The pandemic set off changes in the band that precipitated the change in recording venue and the replacement of two band members. “The two members of the band Dave Benedict and Bronwyn Keith-Hynes left before Covid started. They had relocated, David to South Carolina and Bronwyn to Nashville. Before Covid, we were kind of touring like crazy. So, it didn’t even make much of a difference that they had moved. We would just see them all the time on the road. People would ask us how do you rehearse and stuff in all different states, but it was like we were together all the time. It didn’t matter, but when Covid came, it just changed everything.  

Mile Twelve
Mile Twelve

“At first, everyone thought it was going to be for a few weeks. Then, it ended up us never seeing each other, never practicing, never writing and never together … . When we all started getting back together again, this is all into the summer of 2021. So (we had) a long time off. The pandemic started. It just started to become clear it wasn’t gonna be practical anymore. None of us lived near each other. That was the point we realized we had to make a change and have two new people join the group: Korey Brodsky and Ella Jordan. In some ways it almost felt like a new band because it was definitely a new sound to it. It brought in the sound of the album that they recorded was so different from the last one. They were great.” 
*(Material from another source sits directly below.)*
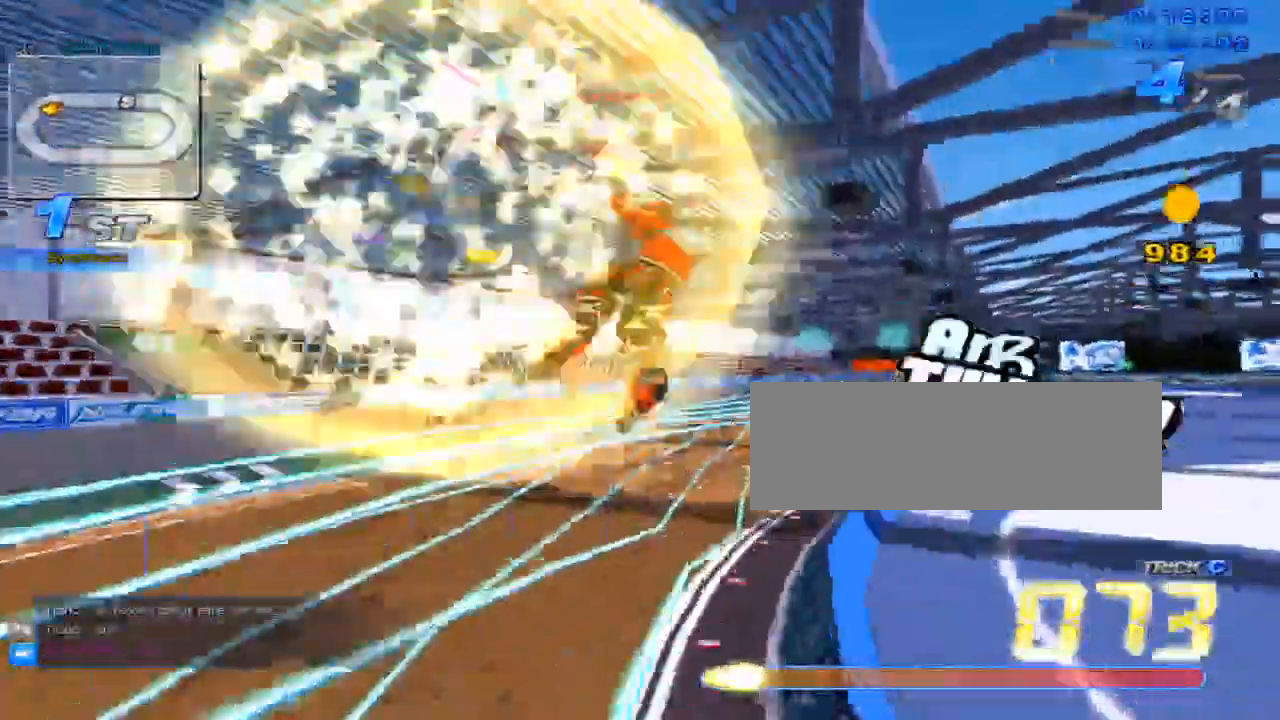
{"keys": ["right", "up"], "events": [[100, "c", "up"], [100, "x", "up"], [217, "right", "up"], [317, "right", "down"]]}
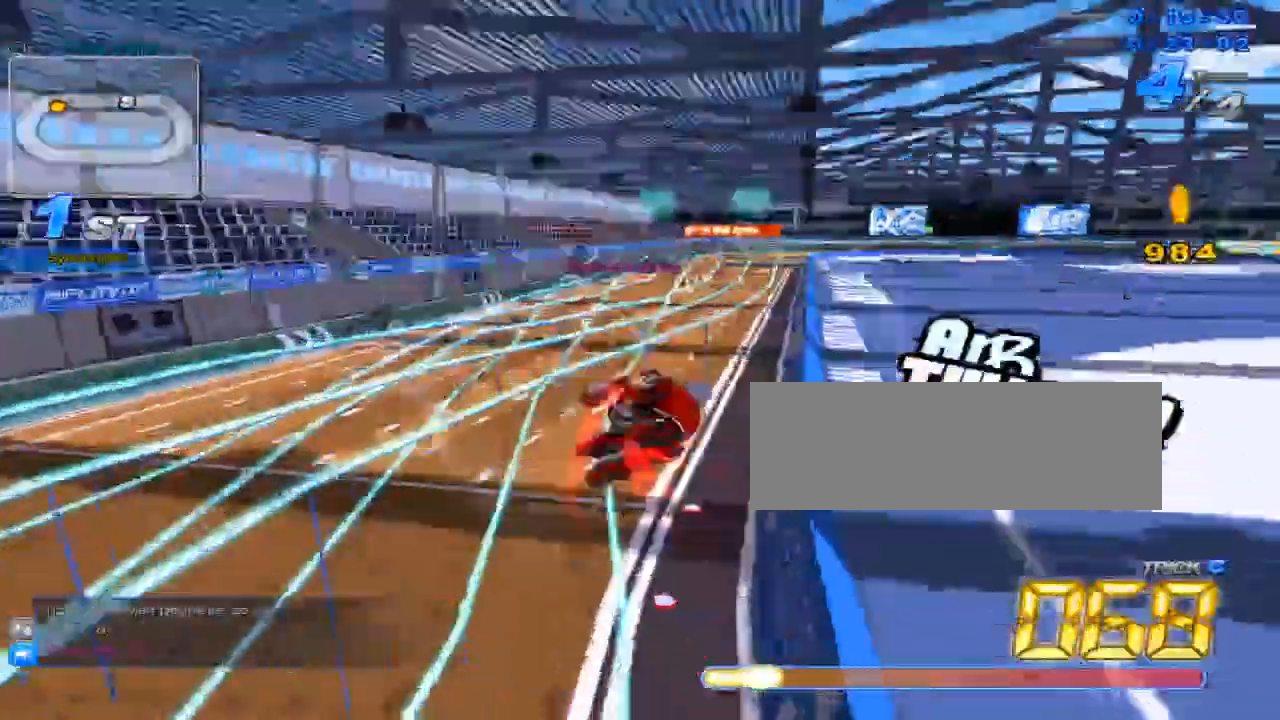
{"keys": [], "events": [[367, "right", "up"], [400, "up", "up"]]}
I asked Evan if the Appalachian sound I heard in college was still around. “Yeah, and that’s interesting that you say that because in some of the ways the more polished southern like radio bluegrass has gotten away from some of that really rough and ready traditional Appalachian sound. You listen to Ralph Stanley, and it’s not polished. It’s like mountain music. It’s very rough, but it’s very soulful. There’s probably some people still doing that.” 

They’re calling themselves a string band now. “We’re not gonna cut to a metronome. We’re not gonna time the vocals. There’s nothing wrong with any of that.  We’re just gracefully bowing out of that game, and we’re gonna focus on what the Northeast does pretty well which is the more songwriter approach to it. There’s something about recording in Maine that was like we’re just doing things a little bit differently than the last album.” 

Mile 12 plays Caffe Lena, Friday, Jan. 26 at 8 p.m. The Caffe Lena is located at 47 Phila St. in Saratoga Springs.